Kell was looking at his hand that he’d wiped on the wall.
“Someone did not take kindly to their work,” he commented, frowning. “And I may know who.”
“You do?” Urle asked, dumbfounded.
Kell moved, not pushing off anything, simply moving forward, towards a hole blasted in the window and went out through it.
Urle moved hurriedly to follow him, tucking in tightly to fit through a shattered window, and saw Kell stopped at a wall.
It appeared blank, but Urle could tell something was odd about it. Static began to tinge the edges of his vision. Errors were creeping in, and he felt his hackles rising.
“Kell . . . what is it?” he asked.
“Without intent, a mark was left,” he said.

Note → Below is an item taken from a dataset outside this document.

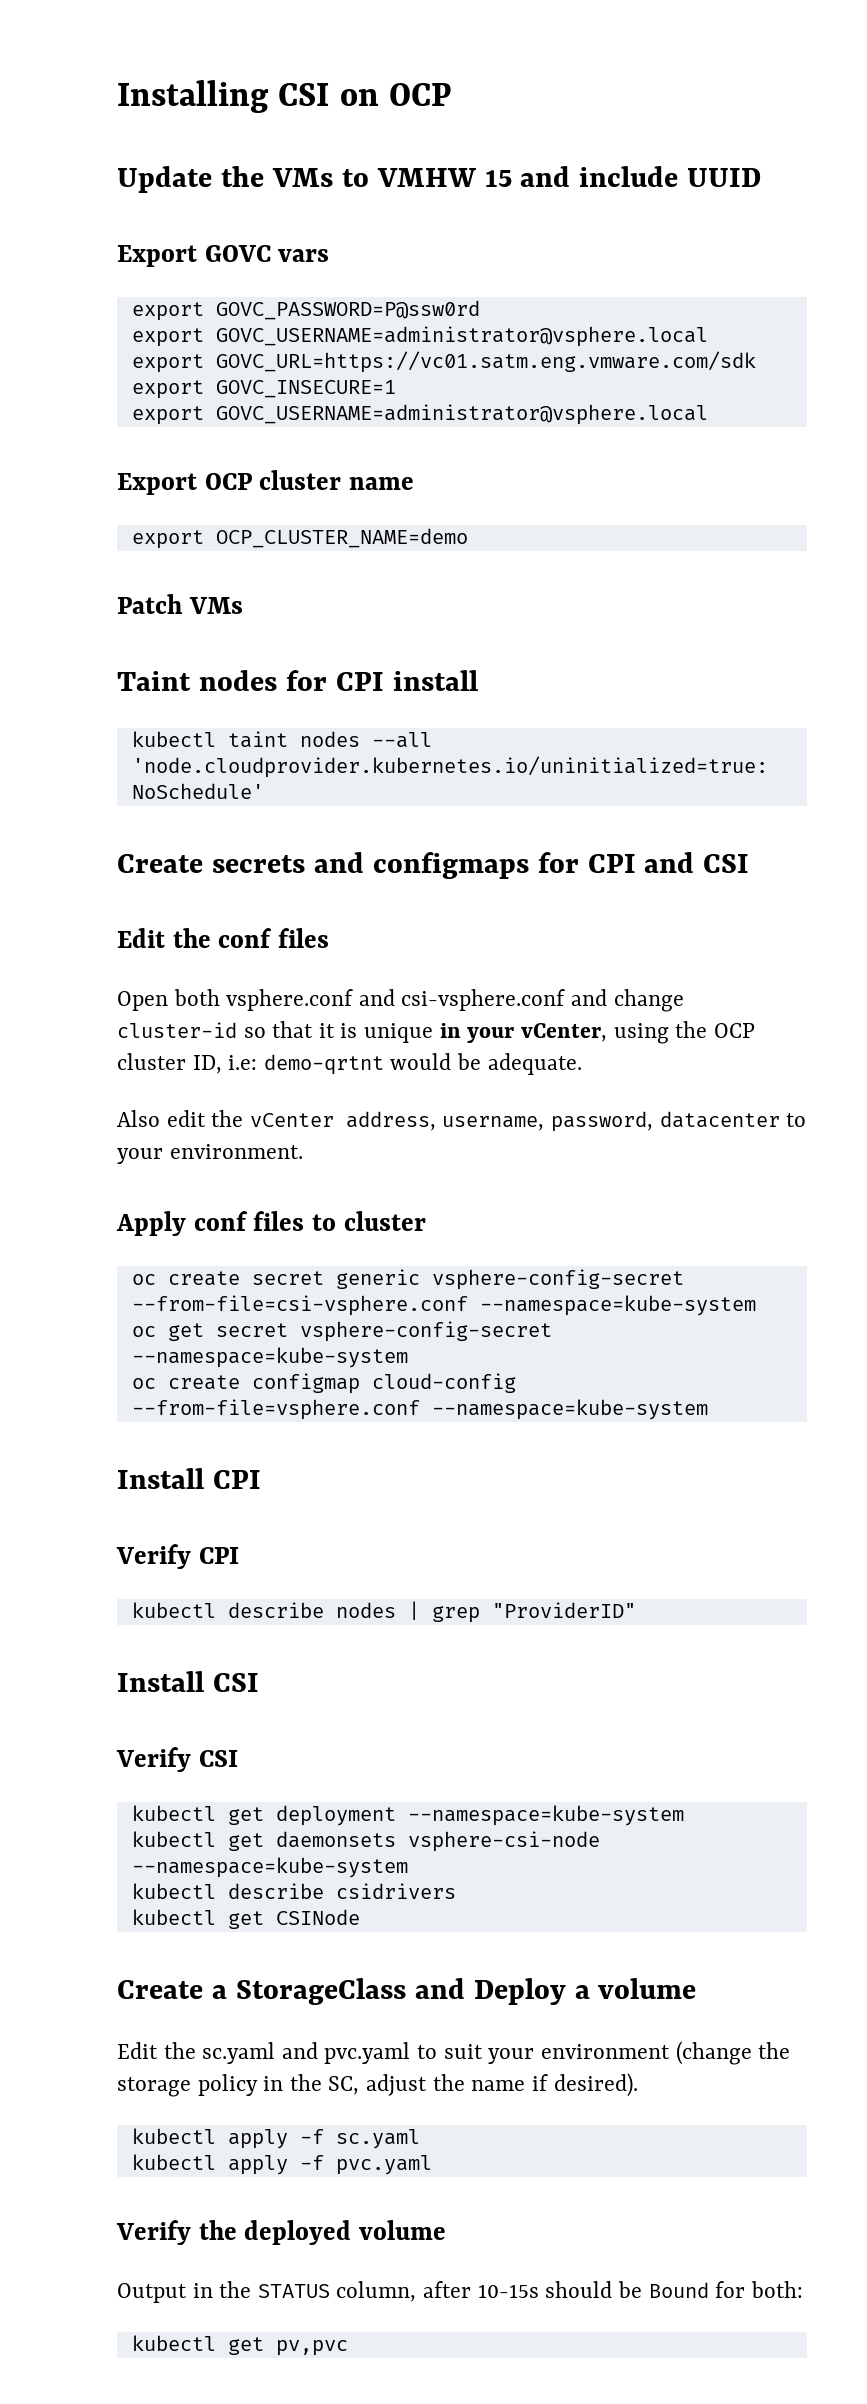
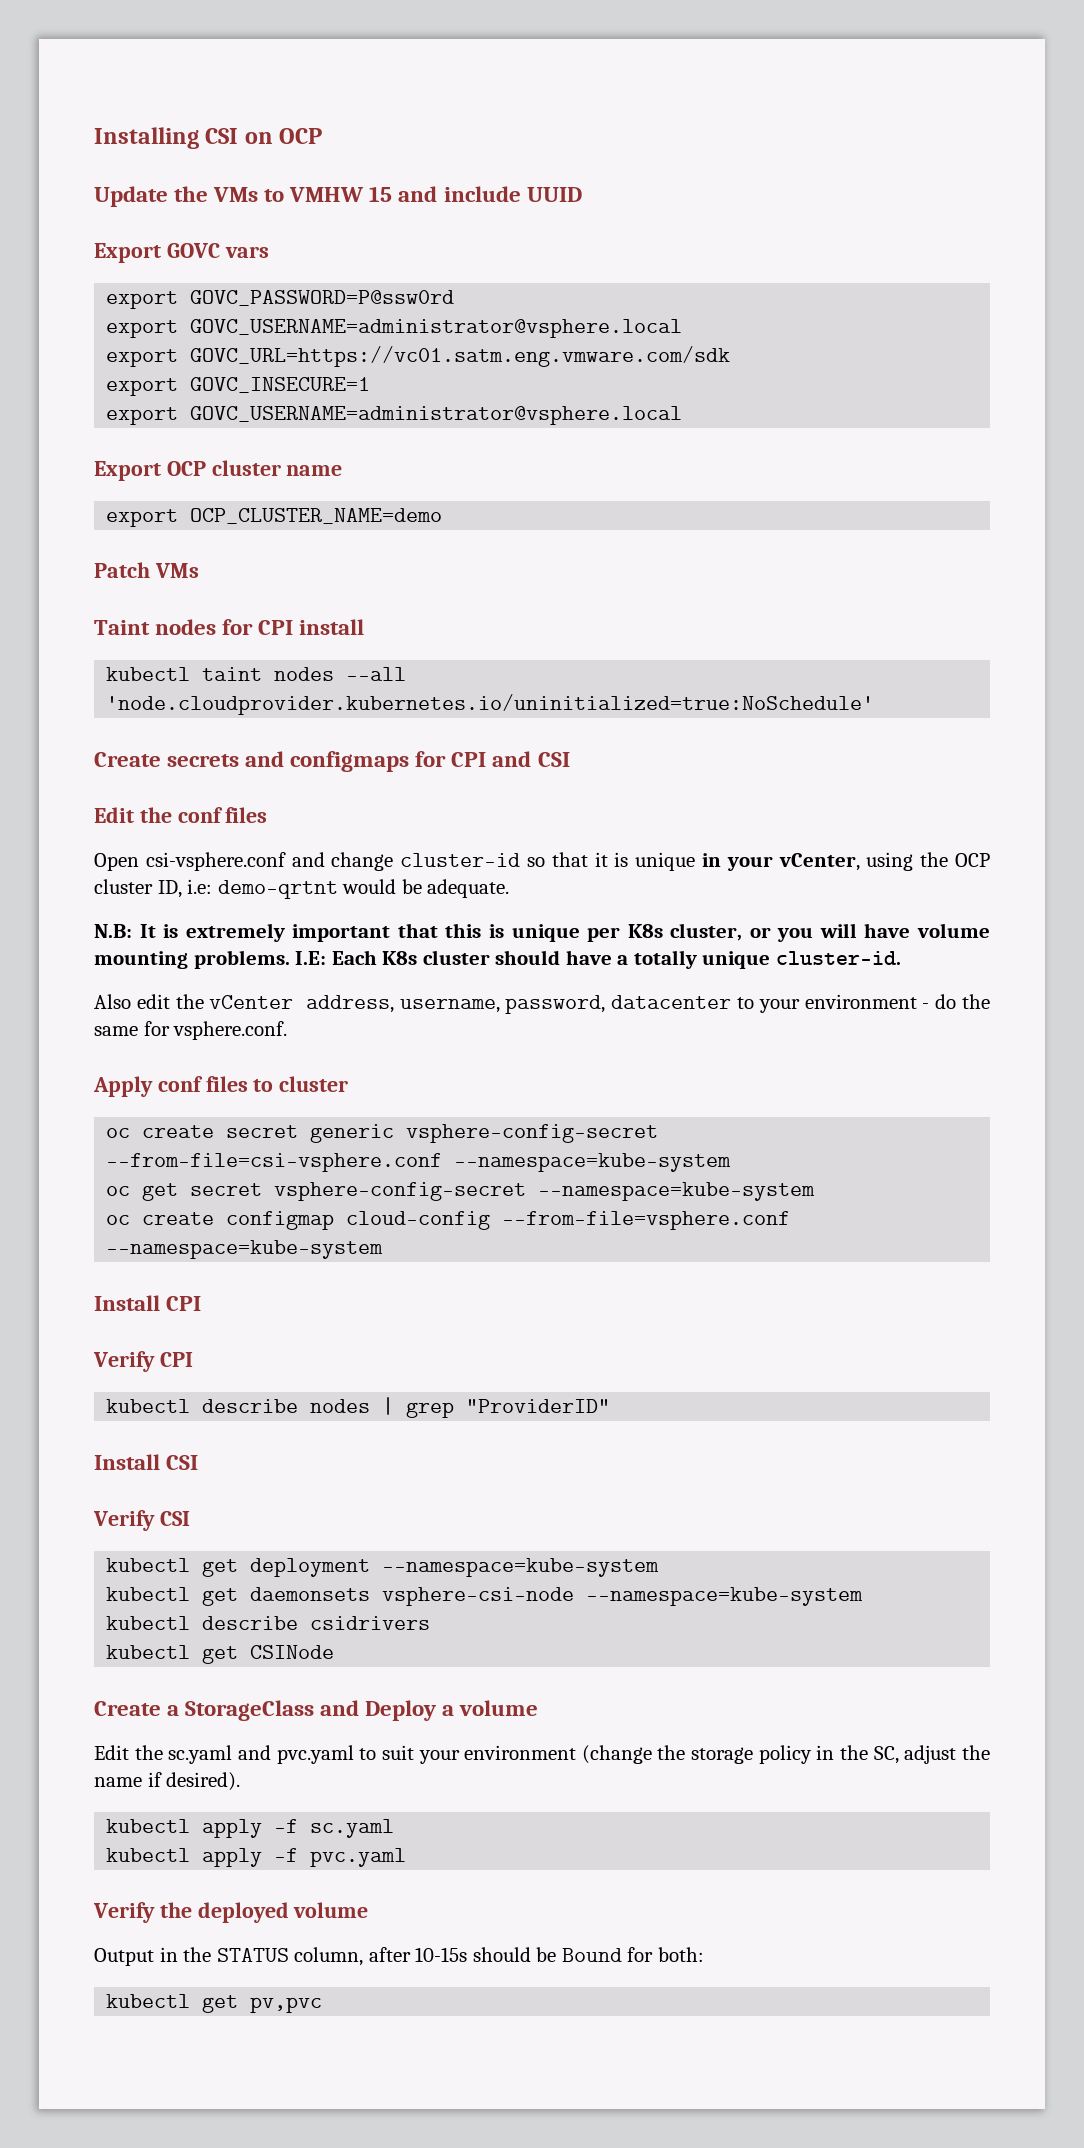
[173,989,395,1011] both vsphere.conf and -> (139, 862) none
(582, 1064) none -> [94,923,990,942] [94,950,901,969] // N.B: It is extremely important that this is unique per K8s cluster, or you will have volume mounting problems. I.E: Each K8s cluster should have a totally unique cluster-id.
[169,1144,303,1159] environment. -> [804,994,991,1009] [94,1021,288,1040] environment - do the same for vsphere.conf.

Holding his palm up, Kell brutally slashed his own hand with his nails, gouging the skin easily. Dark red blood, too dark to be human, welled up in it. As Urle watched it seemed to grow darker still, until it was nearly black, no tinge of red left.
Kell took his bleeding hand and pressed it against the wall, wiping it across the surface.
His blood spread across it like a living thing – and a shape emerged.
It was a symbol that Urle could not place. Almost like an eye.
“The Esoteric Order,” Kell said. His voice was void of emotion, his face set in sharp lines.
He turned to Urle, as if to say something, but then they both heard it.
Gunfire from deeper within.
“They are still here,” Kell said.
He turned and went deeper.
Drawing his sidearm, Urle followed, his eyes drawn to the symbol on the wall. The blood appeared to be fading already, or perhaps the mark itself was, but as he looked at it, he could not help but to shiver.